AP Photo/Toby Talbot

In a recent study, the labels dissuaded parents from buying the unhealthy beverages for their kids.

The recent update to the federal Dietary Guidelines for Americans says that less than 10 percent of caloric intake should come from added sugars. That’s a considerable step back from the almost 270 calories that the average American takes in from the sweet stuff each day. Clearly, Americans have got to start cutting back—and the best place to start might be sugary drinks.

As the largest source by far of added sugar in our bellies, they increase the risk for diabetes, heart disease, and gout. That’s in addition to pushing up obesity rates, especially in kids.

But how to pry Americans away from their beloved soda? A study published Thursday in Pediatrics finds that slapping a tobacco-style warning label on sugary drinks might help steer shoppers away.

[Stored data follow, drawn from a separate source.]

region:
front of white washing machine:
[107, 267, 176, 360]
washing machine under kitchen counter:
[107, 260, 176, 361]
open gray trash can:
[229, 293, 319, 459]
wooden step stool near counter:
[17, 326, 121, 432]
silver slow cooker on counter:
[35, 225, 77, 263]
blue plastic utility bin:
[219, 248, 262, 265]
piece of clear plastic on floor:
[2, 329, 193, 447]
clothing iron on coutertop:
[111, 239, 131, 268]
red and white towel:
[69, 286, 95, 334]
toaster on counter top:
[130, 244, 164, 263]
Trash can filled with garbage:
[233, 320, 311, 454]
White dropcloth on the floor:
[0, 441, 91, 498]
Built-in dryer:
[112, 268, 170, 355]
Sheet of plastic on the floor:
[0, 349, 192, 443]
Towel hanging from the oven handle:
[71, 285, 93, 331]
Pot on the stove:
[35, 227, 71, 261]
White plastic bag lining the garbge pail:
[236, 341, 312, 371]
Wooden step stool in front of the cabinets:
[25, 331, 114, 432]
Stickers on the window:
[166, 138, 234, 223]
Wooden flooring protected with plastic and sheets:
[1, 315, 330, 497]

The Robert Wood Johnson Foundation commissioned the study, an online survey of nearly 2,400 parents of young children from diverse educational and demographic backgrounds. Parents were asked to select a beverage for their child from a variety of sweetened and unsweetened options. Each participant was randomly assigned to one of six “label conditions”: one where none of the beverages were labeled, another where all drinks had large “calories per bottle” labels, and four variations on warning labels applied only to sweetened drinks with 75 or more calories per 12 fluid ounces.

(Pediatrics)

The researchers found that significantly fewer parents chose a sugary beverage for their child when they’d seen one of the four warning labels (40 percent), compared to those who’d seen no label (60 percent) and those who’d only seen calorie labels (53 percent). Parents who’d seen warning labels also indicated that they believed the products were less healthy for their kids, and that they were less likely to buy them in the future.

"We were surprised that the warning labels had as big an impact as they did," the lead researcher Christina A. Roberto, a professor of medical ethics at the University of Pennsylvania, told NPR. "I think the study shows us that calorie labels aren't terribly effective, and warning labels might have a bigger impact."

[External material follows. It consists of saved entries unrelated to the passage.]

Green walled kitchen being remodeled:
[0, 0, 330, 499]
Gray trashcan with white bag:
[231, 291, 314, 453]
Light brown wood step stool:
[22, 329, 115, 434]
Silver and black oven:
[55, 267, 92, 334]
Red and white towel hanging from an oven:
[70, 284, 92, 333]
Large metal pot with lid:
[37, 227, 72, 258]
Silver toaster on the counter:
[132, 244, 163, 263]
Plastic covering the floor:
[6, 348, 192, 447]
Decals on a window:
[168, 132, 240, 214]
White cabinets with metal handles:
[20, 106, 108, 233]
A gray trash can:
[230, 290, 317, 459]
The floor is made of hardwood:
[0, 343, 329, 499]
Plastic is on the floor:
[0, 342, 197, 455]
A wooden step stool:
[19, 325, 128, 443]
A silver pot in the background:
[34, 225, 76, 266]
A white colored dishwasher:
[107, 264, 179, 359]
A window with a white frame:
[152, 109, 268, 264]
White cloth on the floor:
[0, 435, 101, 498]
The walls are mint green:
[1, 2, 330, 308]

There are caveats, of course: Namely, this was an online survey in which the labels were given prominent visual emphasis. In the real world, the labels might not have had such a significant effect on parents. Additional research is needed to know for certain—and to better understand how labels might impact the decisions of children themselves.   

But in the U.S., where more than a third of the population is obese, putting warning labels on sugary drinks may be a way forward for a public health challenge that can seem intractable. Baltimore officials proposed such a law on Monday, and legislators in New York and California are working on similar state-wide measures.